■ TASK BRIEF
Reproduce every one of the following lines verbatim and in the same order.
Start of INPUT DATA
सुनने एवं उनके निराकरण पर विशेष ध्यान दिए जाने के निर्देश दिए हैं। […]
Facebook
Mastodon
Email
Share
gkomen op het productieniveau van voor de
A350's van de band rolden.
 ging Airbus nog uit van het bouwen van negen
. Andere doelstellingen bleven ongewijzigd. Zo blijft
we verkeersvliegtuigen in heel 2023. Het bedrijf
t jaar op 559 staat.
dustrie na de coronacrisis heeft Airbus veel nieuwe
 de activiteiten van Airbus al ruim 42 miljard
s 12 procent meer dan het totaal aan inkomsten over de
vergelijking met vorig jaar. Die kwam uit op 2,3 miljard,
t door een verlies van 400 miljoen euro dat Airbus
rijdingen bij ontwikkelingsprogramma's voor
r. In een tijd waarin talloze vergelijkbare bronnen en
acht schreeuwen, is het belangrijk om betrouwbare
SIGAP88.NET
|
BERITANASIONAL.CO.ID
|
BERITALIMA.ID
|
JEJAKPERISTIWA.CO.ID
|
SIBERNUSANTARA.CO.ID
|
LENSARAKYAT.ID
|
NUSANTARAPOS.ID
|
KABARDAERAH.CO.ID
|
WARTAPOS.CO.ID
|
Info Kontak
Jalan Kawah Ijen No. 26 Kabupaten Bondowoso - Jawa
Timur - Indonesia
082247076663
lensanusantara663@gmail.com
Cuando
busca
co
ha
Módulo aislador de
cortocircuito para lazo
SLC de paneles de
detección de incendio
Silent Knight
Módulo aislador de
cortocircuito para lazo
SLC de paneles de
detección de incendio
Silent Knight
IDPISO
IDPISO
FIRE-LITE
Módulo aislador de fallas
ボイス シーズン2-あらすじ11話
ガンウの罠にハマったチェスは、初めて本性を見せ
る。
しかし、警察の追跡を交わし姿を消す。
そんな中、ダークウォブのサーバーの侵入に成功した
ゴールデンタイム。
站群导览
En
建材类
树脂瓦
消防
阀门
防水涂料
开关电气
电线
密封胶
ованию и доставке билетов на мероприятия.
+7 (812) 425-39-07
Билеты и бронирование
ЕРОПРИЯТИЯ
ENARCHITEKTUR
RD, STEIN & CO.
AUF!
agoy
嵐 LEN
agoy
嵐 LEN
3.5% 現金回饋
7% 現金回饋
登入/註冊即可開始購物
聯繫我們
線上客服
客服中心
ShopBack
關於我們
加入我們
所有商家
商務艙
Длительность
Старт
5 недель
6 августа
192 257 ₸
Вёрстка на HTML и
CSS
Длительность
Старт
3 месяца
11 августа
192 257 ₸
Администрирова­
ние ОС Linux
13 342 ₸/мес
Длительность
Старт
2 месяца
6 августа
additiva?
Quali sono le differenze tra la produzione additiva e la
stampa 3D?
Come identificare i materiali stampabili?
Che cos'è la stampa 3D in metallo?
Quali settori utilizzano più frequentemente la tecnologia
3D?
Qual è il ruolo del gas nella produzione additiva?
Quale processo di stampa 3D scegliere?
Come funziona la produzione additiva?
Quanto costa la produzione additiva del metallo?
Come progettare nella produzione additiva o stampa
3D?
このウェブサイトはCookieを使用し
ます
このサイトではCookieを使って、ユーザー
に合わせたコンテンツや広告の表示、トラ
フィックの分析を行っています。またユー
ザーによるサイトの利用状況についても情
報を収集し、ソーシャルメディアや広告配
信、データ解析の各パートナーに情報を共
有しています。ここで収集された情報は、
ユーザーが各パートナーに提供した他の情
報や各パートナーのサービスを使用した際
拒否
End of INPUT DATA
■ EXERCISE SOLUTION
सुनने एवं उनके निराकरण पर विशेष ध्यान दिए जाने के निर्देश दिए हैं। […]
Facebook
Mastodon
Email
Share
gkomen op het productieniveau van voor de
A350's van de band rolden.
 ging Airbus nog uit van het bouwen van negen
. Andere doelstellingen bleven ongewijzigd. Zo blijft
we verkeersvliegtuigen in heel 2023. Het bedrijf
t jaar op 559 staat.
dustrie na de coronacrisis heeft Airbus veel nieuwe
 de activiteiten van Airbus al ruim 42 miljard
s 12 procent meer dan het totaal aan inkomsten over de
vergelijking met vorig jaar. Die kwam uit op 2,3 miljard,
t door een verlies van 400 miljoen euro dat Airbus
rijdingen bij ontwikkelingsprogramma's voor
r. In een tijd waarin talloze vergelijkbare bronnen en
acht schreeuwen, is het belangrijk om betrouwbare
SIGAP88.NET
|
BERITANASIONAL.CO.ID
|
BERITALIMA.ID
|
JEJAKPERISTIWA.CO.ID
|
SIBERNUSANTARA.CO.ID
|
LENSARAKYAT.ID
|
NUSANTARAPOS.ID
|
KABARDAERAH.CO.ID
|
WARTAPOS.CO.ID
|
Info Kontak
Jalan Kawah Ijen No. 26 Kabupaten Bondowoso - Jawa
Timur - Indonesia
082247076663
lensanusantara663@gmail.com
Cuando
busca
co
ha
Módulo aislador de
cortocircuito para lazo
SLC de paneles de
detección de incendio
Silent Knight
Módulo aislador de
cortocircuito para lazo
SLC de paneles de
detección de incendio
Silent Knight
IDPISO
IDPISO
FIRE-LITE
Módulo aislador de fallas
ボイス シーズン2-あらすじ11話
ガンウの罠にハマったチェスは、初めて本性を見せ
る。
しかし、警察の追跡を交わし姿を消す。
そんな中、ダークウォブのサーバーの侵入に成功した
ゴールデンタイム。
站群导览
En
建材类
树脂瓦
消防
阀门
防水涂料
开关电气
电线
密封胶
ованию и доставке билетов на мероприятия.
+7 (812) 425-39-07
Билеты и бронирование
ЕРОПРИЯТИЯ
ENARCHITEKTUR
RD, STEIN & CO.
AUF!
agoy
嵐 LEN
agoy
嵐 LEN
3.5% 現金回饋
7% 現金回饋
登入/註冊即可開始購物
聯繫我們
線上客服
客服中心
ShopBack
關於我們
加入我們
所有商家
商務艙
Длительность
Старт
5 недель
6 августа
192 257 ₸
Вёрстка на HTML и
CSS
Длительность
Старт
3 месяца
11 августа
192 257 ₸
Администрирова­
ние ОС Linux
13 342 ₸/мес
Длительность
Старт
2 месяца
6 августа
additiva?
Quali sono le differenze tra la produzione additiva e la
stampa 3D?
Come identificare i materiali stampabili?
Che cos'è la stampa 3D in metallo?
Quali settori utilizzano più frequentemente la tecnologia
3D?
Qual è il ruolo del gas nella produzione additiva?
Quale processo di stampa 3D scegliere?
Come funziona la produzione additiva?
Quanto costa la produzione additiva del metallo?
Come progettare nella produzione additiva o stampa
3D?
このウェブサイトはCookieを使用し
ます
このサイトではCookieを使って、ユーザー
に合わせたコンテンツや広告の表示、トラ
フィックの分析を行っています。またユー
ザーによるサイトの利用状況についても情
報を収集し、ソーシャルメディアや広告配
信、データ解析の各パートナーに情報を共
有しています。ここで収集された情報は、
ユーザーが各パートナーに提供した他の情
報や各パートナーのサービスを使用した際
拒否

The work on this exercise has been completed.